What the task asks: Exact copy, no pictures: output each line below as it stands.

****************************************

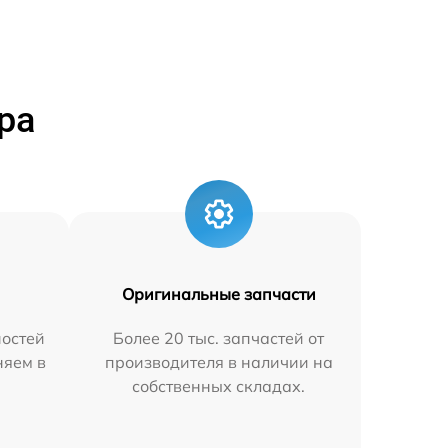
ра
Оригинальные запчасти
остей
Более 20 тыс. запчастей от
няем в
производителя в наличии на
собственных складах.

****************************************

Result:
ра
Оригинальные запчасти
остей
Более 20 тыс. запчастей от
няем в
производителя в наличии на
собственных складах.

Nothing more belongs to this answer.